12.03.2018 Zum 1. Januar 2019 soll der gesetzliche Mindestlohn zum zweiten Mal seit seiner Einführung angepasst werden.

In einer Stellungnahme an die zuständige Mindestlohnkommission hat der Bundesverband Druck und Medien (bvdm) als Sachverständiger notwendige Änderungen gefordert.
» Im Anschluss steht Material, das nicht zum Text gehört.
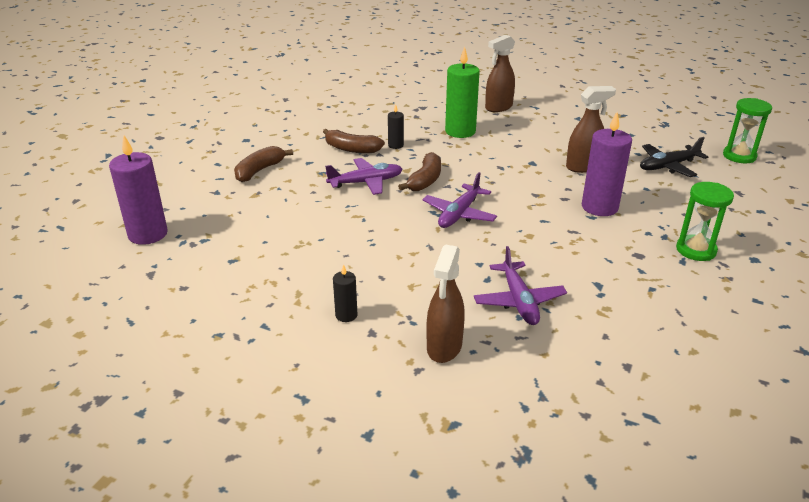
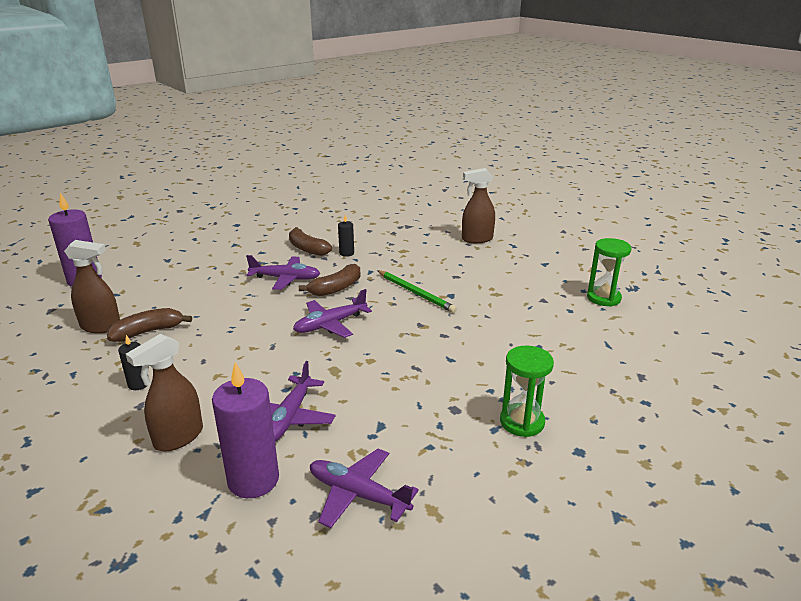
camera: 25 degrees right, 5 degrees down
(259, 170) = (217, 250): brown banana -> brown banana (148, 332)
(460, 131) = (416, 253): green candle -> none
(501, 168) = (416, 293): none -> green pencil
(583, 167) = (497, 310): brown spray bottle -> brown spray bottle (101, 327)
(599, 207) = (468, 352): purple candle -> purple candle (253, 480)
(641, 340) = (357, 494): none -> purple plane
(668, 166) = (588, 330): black plane -> none
(739, 156) = (685, 339): green hourglass -> green hourglass (603, 298)

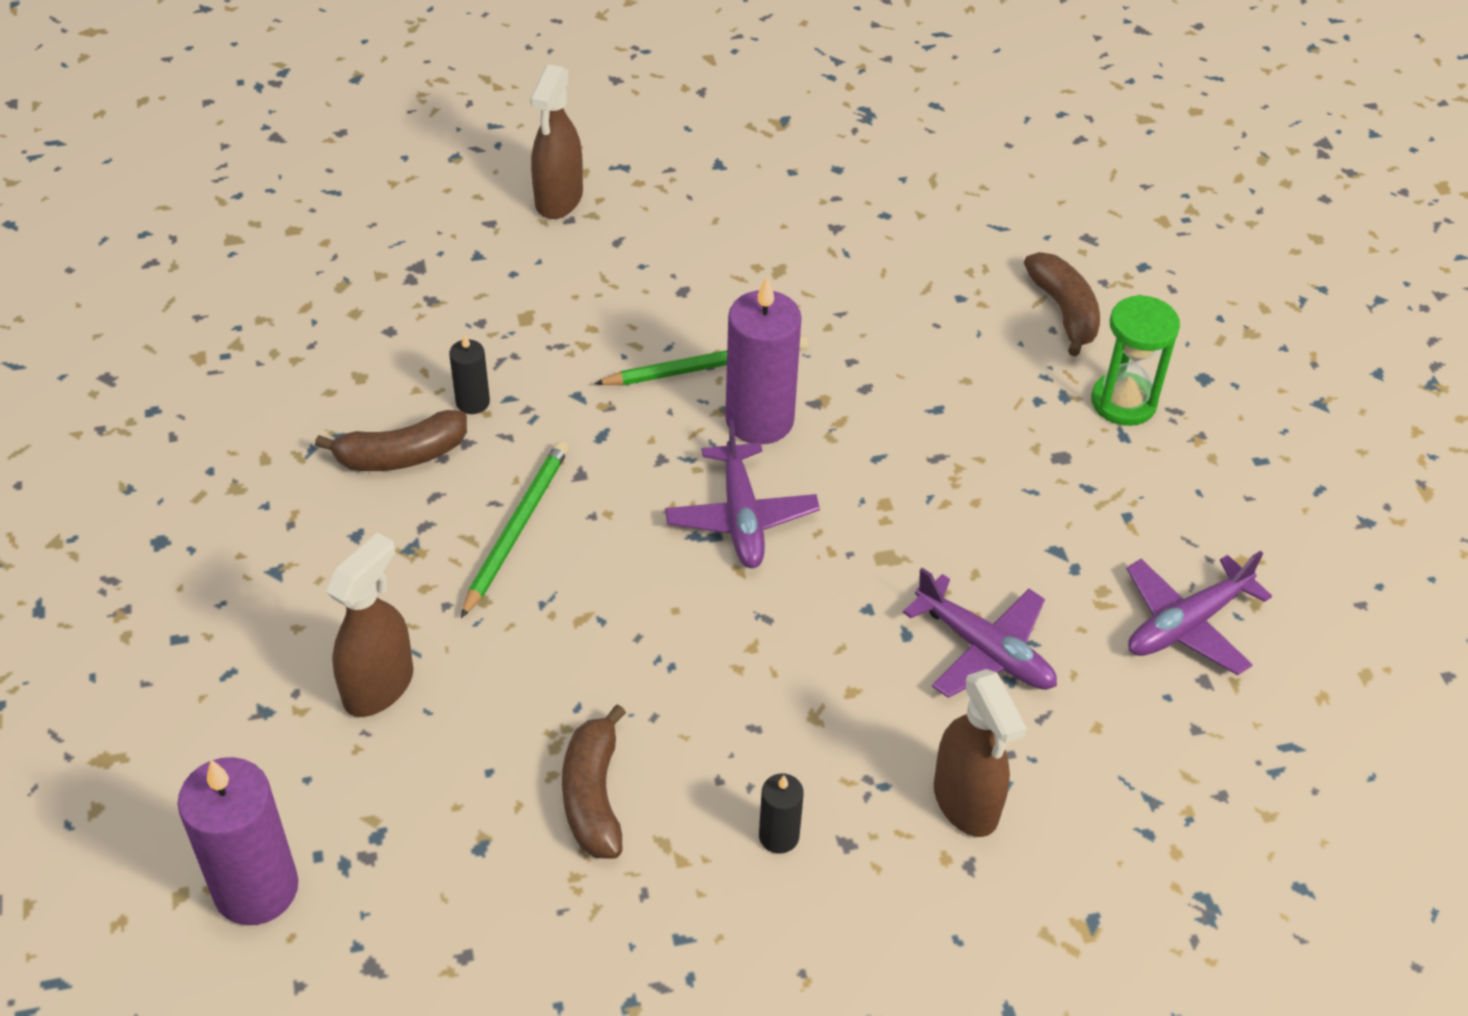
camera: 65 degrees left, 20 degrees up
(101, 327) = (518, 875): brown spray bottle -> brown spray bottle (379, 686)
(253, 480) = (1108, 729): purple candle -> purple candle (759, 420)
(286, 278) = (516, 528): purple plane -> green pencil
(336, 288) = (612, 466): brown banana -> brown banana (1064, 311)
(603, 298) = (874, 161): green hourglass -> none

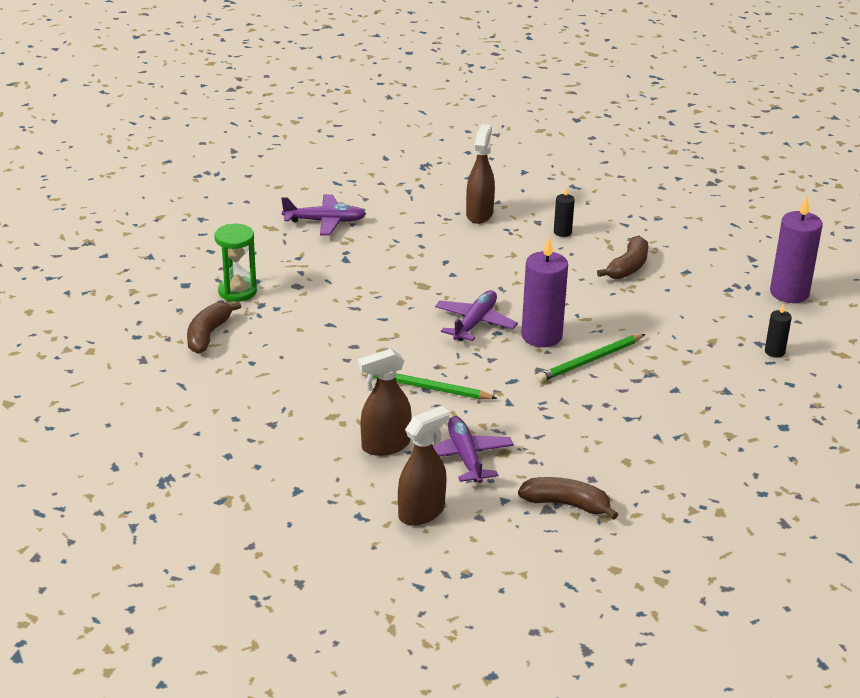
camera: 145 degrees left, 15 degrees down
(379, 686) = (699, 331): brown spray bottle -> brown spray bottle (385, 445)
(401, 456) = (628, 413): brown banana -> brown banana (566, 504)
(472, 402) = (570, 422): black candle -> black candle (774, 352)
(759, 420) = (424, 354): purple candle -> purple candle (541, 336)
(985, 650) = (418, 245): purple plane -> purple plane (465, 457)

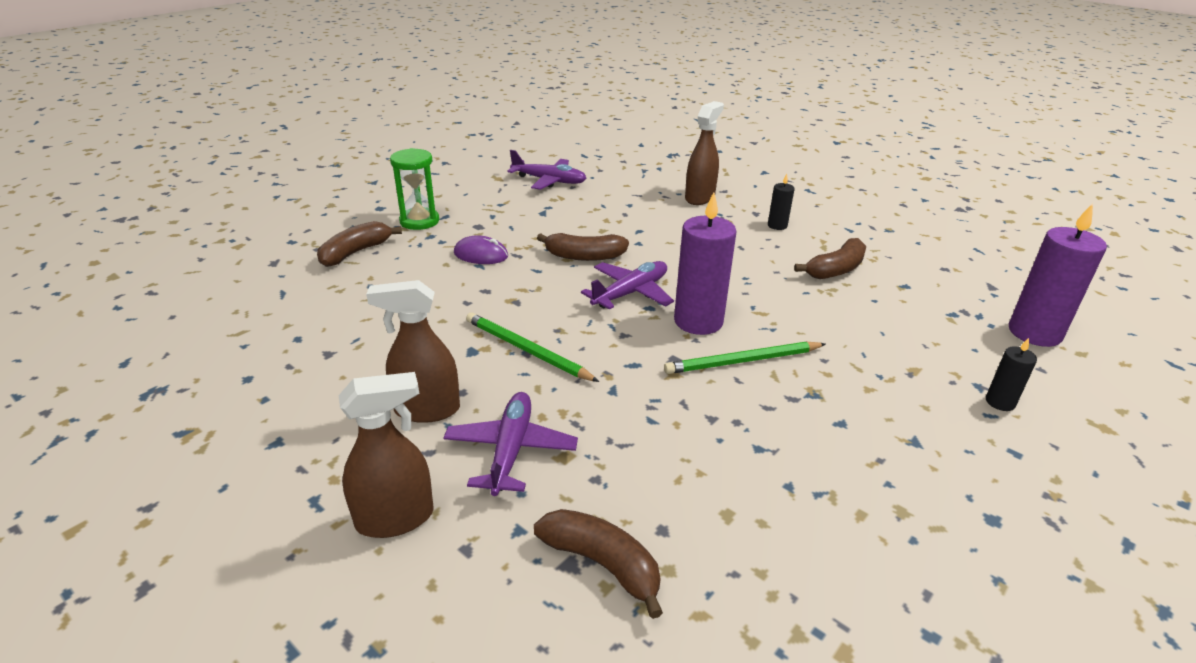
camera: 20 degrees right, 0 degrees up
(323, 314) = (481, 255): none -> purple mouse
(414, 297) = (584, 256): none -> brown banana

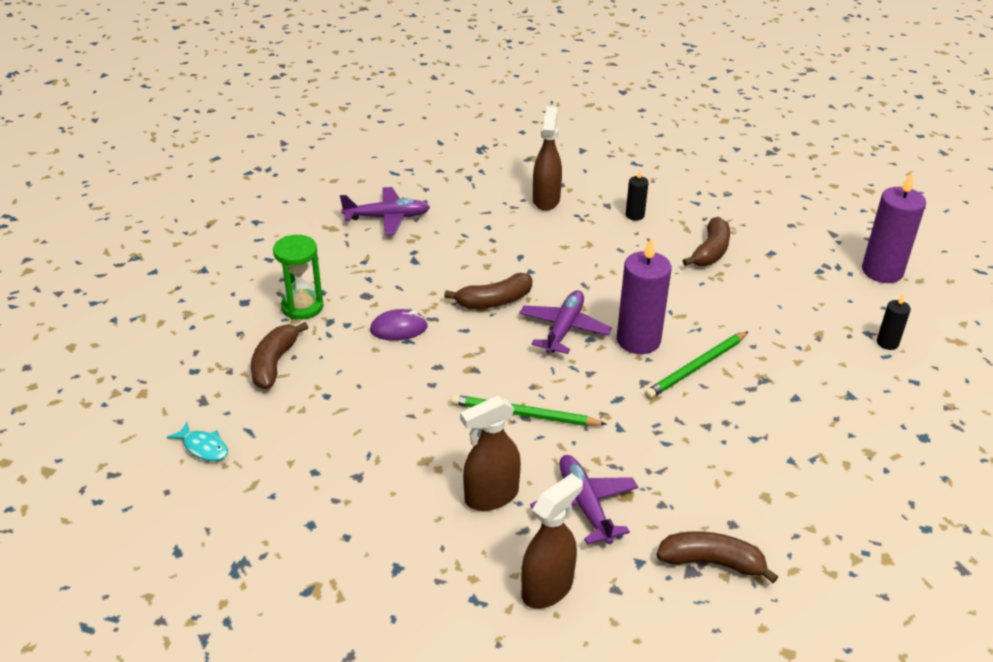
camera: 25 degrees left, 5 degrees up
(235, 294) = (203, 447): none -> turquoise fish

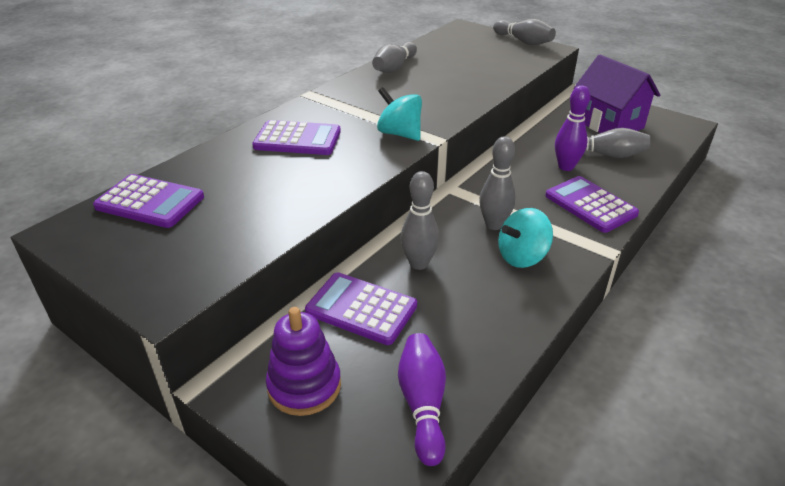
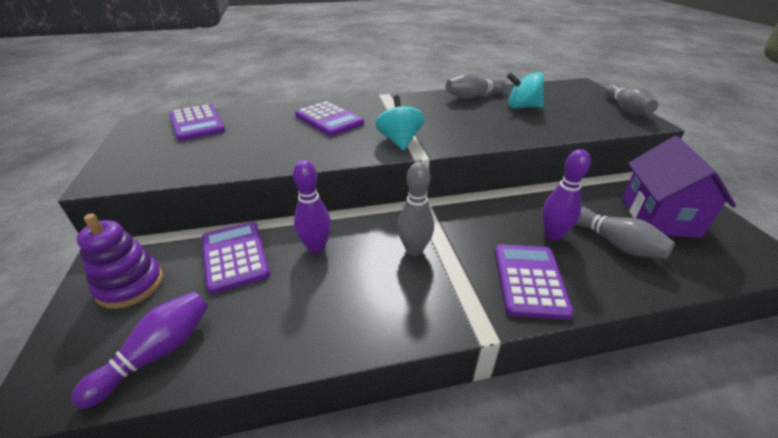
camera: 40 degrees right, 0 degrees up
(419, 263) = (316, 247): grey bowling pin -> purple bowling pin
(522, 257) = (398, 289): turquoise spinning top -> turquoise spinning top (522, 107)

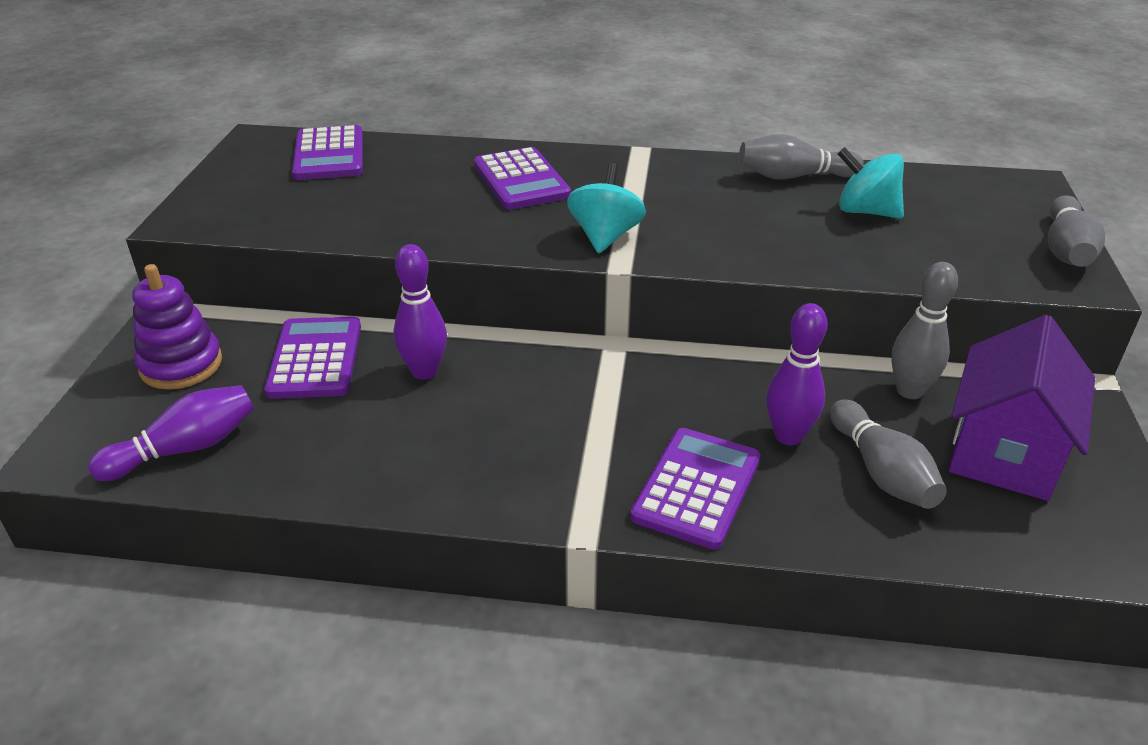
camera: 20 degrees right, 0 degrees up
(414, 250) = (558, 407): grey bowling pin -> grey bowling pin (909, 391)

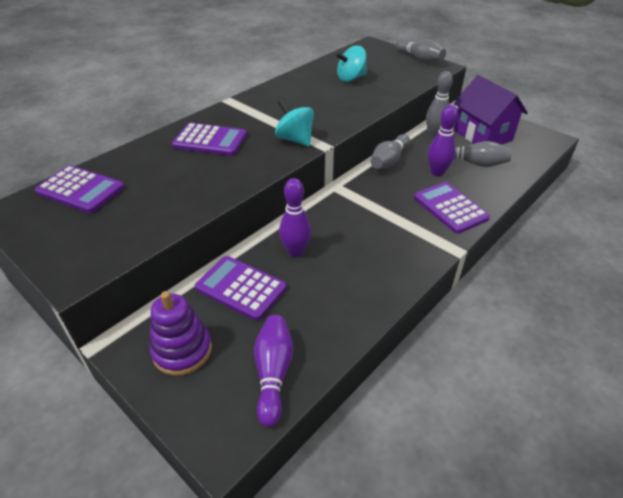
camera: 55 degrees left, 5 degrees up
(793, 176) = (304, 79): grey bowling pin -> grey bowling pin (389, 161)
Eine Erhöhung könne das gesamte Lohngefüge zahlreicher Druck- und Medienbetriebe ins Wanken bringen, warnt der Verband. Für die Stellungnahme hat der bvdm eine Befragung unter seinen Mitgliedsbetrieben durchgeführt. Auf dieser Grundlage kommt er zu dem Schluss, dass eine zu erwartende Erhöhung des gesetzlichen Mindest-lohns auf 9,19 Euro erhebliche Auswirkungen auf Teile der Branche hätte. So könnten Unternehmen die entstehenden Kosten durch höhere Löhne nicht ohne Weiteres durch Preiserhöhungen gegenfinanzieren. Das gelte besonders für Betriebe, die sich in einem starken Konkurrenzkampf mit dem günstiger produzierenden Ausland befinden. In Zeitungsdruckereien wären steigende Zustellkosten die Folge, was sinkende Verkaufszahlen nach sich ziehen würde. Gerade für kleinere Zeitungen kann dies existenzbedrohend sein. "Aus unserer Sicht wäre es wünschenswert bei der Anpassung des Mindestlohns statt einer starren Kopplung an den Tarifindex, der stark von großen Branchen dominiert wird, branchenspezifische Besonderheiten zu berücksichtigen", unterstreicht bvdm-Hauptgeschäftsführer Dr. Paul Albert Deimel. "Die Lohnentwicklung darf sich nicht von der wirtschaftlichen Entwicklung einer Branche abkoppeln." Bis Ende Juni 2018 wird die Mindestlohnkommission über die Anpassung des gesetzlichen Mindestlohns entscheiden und der Bundesregierung ihren zweiten Bericht über die Auswirkungen des gesetzlichen Mindestlohns vorlegen.